[Collected data entries]

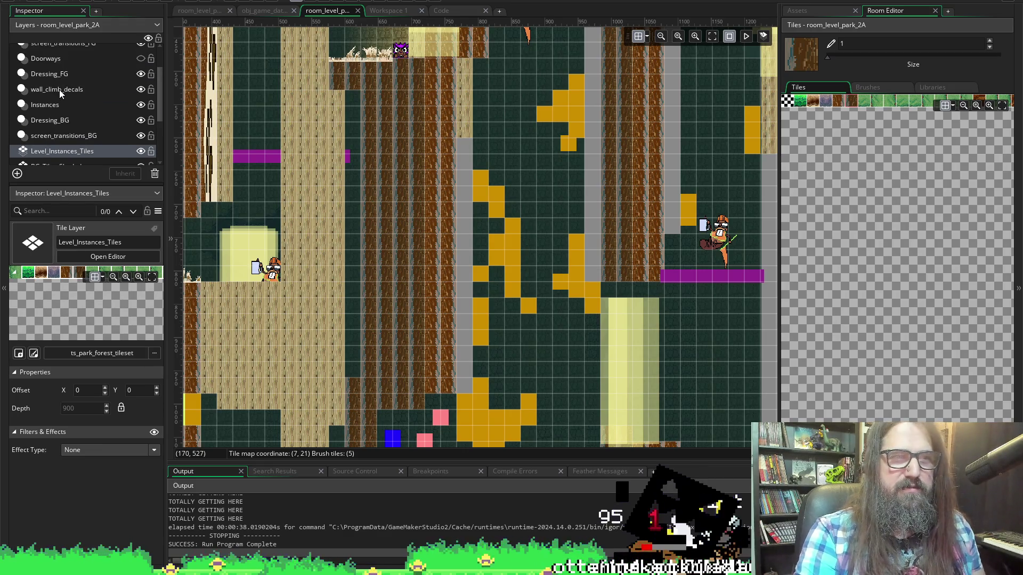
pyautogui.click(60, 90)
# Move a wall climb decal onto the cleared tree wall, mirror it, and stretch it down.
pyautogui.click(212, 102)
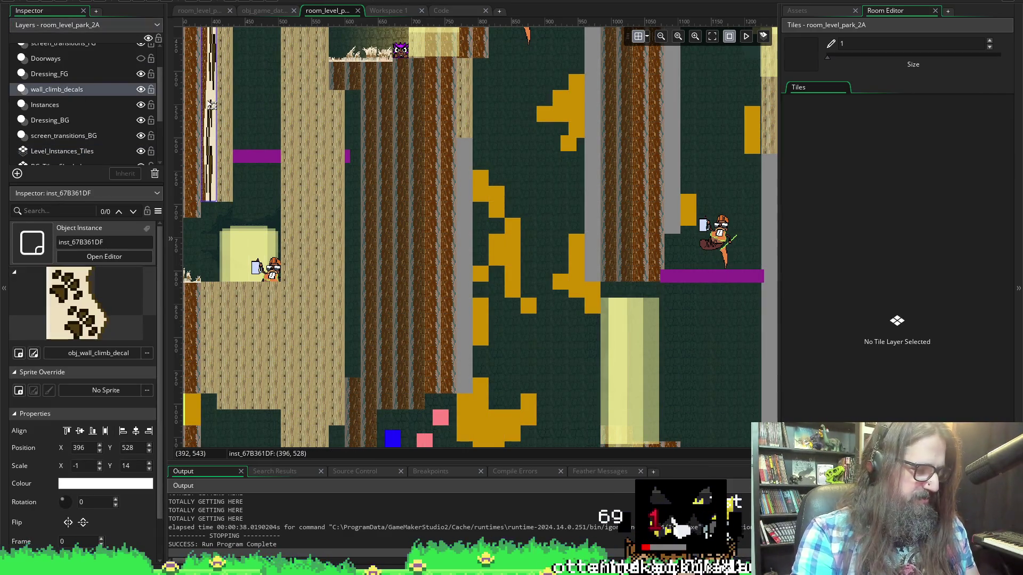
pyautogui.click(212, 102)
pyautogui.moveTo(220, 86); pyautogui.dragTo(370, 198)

» **Your objective**
An exact copy of the entries above is required; pictures are not part of it.

» **Task answer**
pyautogui.click(60, 90)
# Move a wall climb decal onto the cleared tree wall, mirror it, and stretch it down.
pyautogui.click(212, 102)
pyautogui.click(212, 102)
pyautogui.moveTo(220, 86); pyautogui.dragTo(370, 198)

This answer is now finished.